Entries shown Start Marker

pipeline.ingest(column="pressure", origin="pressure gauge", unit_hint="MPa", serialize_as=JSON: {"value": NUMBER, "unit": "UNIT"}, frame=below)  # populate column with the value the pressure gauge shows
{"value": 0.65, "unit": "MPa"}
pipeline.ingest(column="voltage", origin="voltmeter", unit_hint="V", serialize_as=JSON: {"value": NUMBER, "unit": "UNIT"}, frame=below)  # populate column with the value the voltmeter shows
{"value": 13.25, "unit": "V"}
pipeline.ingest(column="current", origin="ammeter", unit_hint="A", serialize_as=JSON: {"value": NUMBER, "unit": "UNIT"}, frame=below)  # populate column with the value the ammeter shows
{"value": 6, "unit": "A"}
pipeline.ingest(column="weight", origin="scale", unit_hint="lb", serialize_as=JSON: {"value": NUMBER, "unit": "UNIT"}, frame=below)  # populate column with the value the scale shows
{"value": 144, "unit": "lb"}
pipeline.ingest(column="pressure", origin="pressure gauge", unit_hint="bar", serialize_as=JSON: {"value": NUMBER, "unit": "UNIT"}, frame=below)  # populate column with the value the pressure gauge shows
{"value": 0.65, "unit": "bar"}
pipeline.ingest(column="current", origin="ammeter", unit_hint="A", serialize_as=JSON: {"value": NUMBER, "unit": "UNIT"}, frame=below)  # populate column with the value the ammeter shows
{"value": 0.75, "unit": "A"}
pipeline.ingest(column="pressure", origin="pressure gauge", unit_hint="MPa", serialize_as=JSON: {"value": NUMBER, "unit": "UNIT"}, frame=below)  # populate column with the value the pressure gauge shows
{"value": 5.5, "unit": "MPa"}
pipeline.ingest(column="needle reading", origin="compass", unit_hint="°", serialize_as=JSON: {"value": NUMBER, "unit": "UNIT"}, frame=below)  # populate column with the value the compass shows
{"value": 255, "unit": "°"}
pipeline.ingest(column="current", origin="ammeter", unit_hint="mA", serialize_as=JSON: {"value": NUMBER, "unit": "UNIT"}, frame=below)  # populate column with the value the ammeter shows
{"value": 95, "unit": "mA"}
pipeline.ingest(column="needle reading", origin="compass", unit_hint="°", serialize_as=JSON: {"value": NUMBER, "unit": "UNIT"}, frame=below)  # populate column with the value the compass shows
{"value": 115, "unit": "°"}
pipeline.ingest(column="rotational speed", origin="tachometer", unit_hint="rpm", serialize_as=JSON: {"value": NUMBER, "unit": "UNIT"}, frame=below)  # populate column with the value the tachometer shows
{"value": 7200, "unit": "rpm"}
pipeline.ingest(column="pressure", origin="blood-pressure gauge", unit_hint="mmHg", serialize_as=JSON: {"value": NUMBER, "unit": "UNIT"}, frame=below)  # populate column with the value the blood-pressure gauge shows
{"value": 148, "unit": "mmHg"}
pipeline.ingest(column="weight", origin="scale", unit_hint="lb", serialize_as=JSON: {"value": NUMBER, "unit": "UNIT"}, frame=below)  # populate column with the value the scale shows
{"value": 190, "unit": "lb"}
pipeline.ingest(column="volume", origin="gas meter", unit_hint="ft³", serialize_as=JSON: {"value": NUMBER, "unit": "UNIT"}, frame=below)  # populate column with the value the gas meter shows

Entries shown End Marker

Reproduce every row above word for word, character for character, in the same order.

pipeline.ingest(column="pressure", origin="pressure gauge", unit_hint="MPa", serialize_as=JSON: {"value": NUMBER, "unit": "UNIT"}, frame=below)  # populate column with the value the pressure gauge shows
{"value": 0.65, "unit": "MPa"}
pipeline.ingest(column="voltage", origin="voltmeter", unit_hint="V", serialize_as=JSON: {"value": NUMBER, "unit": "UNIT"}, frame=below)  # populate column with the value the voltmeter shows
{"value": 13.25, "unit": "V"}
pipeline.ingest(column="current", origin="ammeter", unit_hint="A", serialize_as=JSON: {"value": NUMBER, "unit": "UNIT"}, frame=below)  # populate column with the value the ammeter shows
{"value": 6, "unit": "A"}
pipeline.ingest(column="weight", origin="scale", unit_hint="lb", serialize_as=JSON: {"value": NUMBER, "unit": "UNIT"}, frame=below)  # populate column with the value the scale shows
{"value": 144, "unit": "lb"}
pipeline.ingest(column="pressure", origin="pressure gauge", unit_hint="bar", serialize_as=JSON: {"value": NUMBER, "unit": "UNIT"}, frame=below)  # populate column with the value the pressure gauge shows
{"value": 0.65, "unit": "bar"}
pipeline.ingest(column="current", origin="ammeter", unit_hint="A", serialize_as=JSON: {"value": NUMBER, "unit": "UNIT"}, frame=below)  # populate column with the value the ammeter shows
{"value": 0.75, "unit": "A"}
pipeline.ingest(column="pressure", origin="pressure gauge", unit_hint="MPa", serialize_as=JSON: {"value": NUMBER, "unit": "UNIT"}, frame=below)  # populate column with the value the pressure gauge shows
{"value": 5.5, "unit": "MPa"}
pipeline.ingest(column="needle reading", origin="compass", unit_hint="°", serialize_as=JSON: {"value": NUMBER, "unit": "UNIT"}, frame=below)  # populate column with the value the compass shows
{"value": 255, "unit": "°"}
pipeline.ingest(column="current", origin="ammeter", unit_hint="mA", serialize_as=JSON: {"value": NUMBER, "unit": "UNIT"}, frame=below)  # populate column with the value the ammeter shows
{"value": 95, "unit": "mA"}
pipeline.ingest(column="needle reading", origin="compass", unit_hint="°", serialize_as=JSON: {"value": NUMBER, "unit": "UNIT"}, frame=below)  # populate column with the value the compass shows
{"value": 115, "unit": "°"}
pipeline.ingest(column="rotational speed", origin="tachometer", unit_hint="rpm", serialize_as=JSON: {"value": NUMBER, "unit": "UNIT"}, frame=below)  # populate column with the value the tachometer shows
{"value": 7200, "unit": "rpm"}
pipeline.ingest(column="pressure", origin="blood-pressure gauge", unit_hint="mmHg", serialize_as=JSON: {"value": NUMBER, "unit": "UNIT"}, frame=below)  # populate column with the value the blood-pressure gauge shows
{"value": 148, "unit": "mmHg"}
pipeline.ingest(column="weight", origin="scale", unit_hint="lb", serialize_as=JSON: {"value": NUMBER, "unit": "UNIT"}, frame=below)  # populate column with the value the scale shows
{"value": 190, "unit": "lb"}
pipeline.ingest(column="volume", origin="gas meter", unit_hint="ft³", serialize_as=JSON: {"value": NUMBER, "unit": "UNIT"}, frame=below)  # populate column with the value the gas meter shows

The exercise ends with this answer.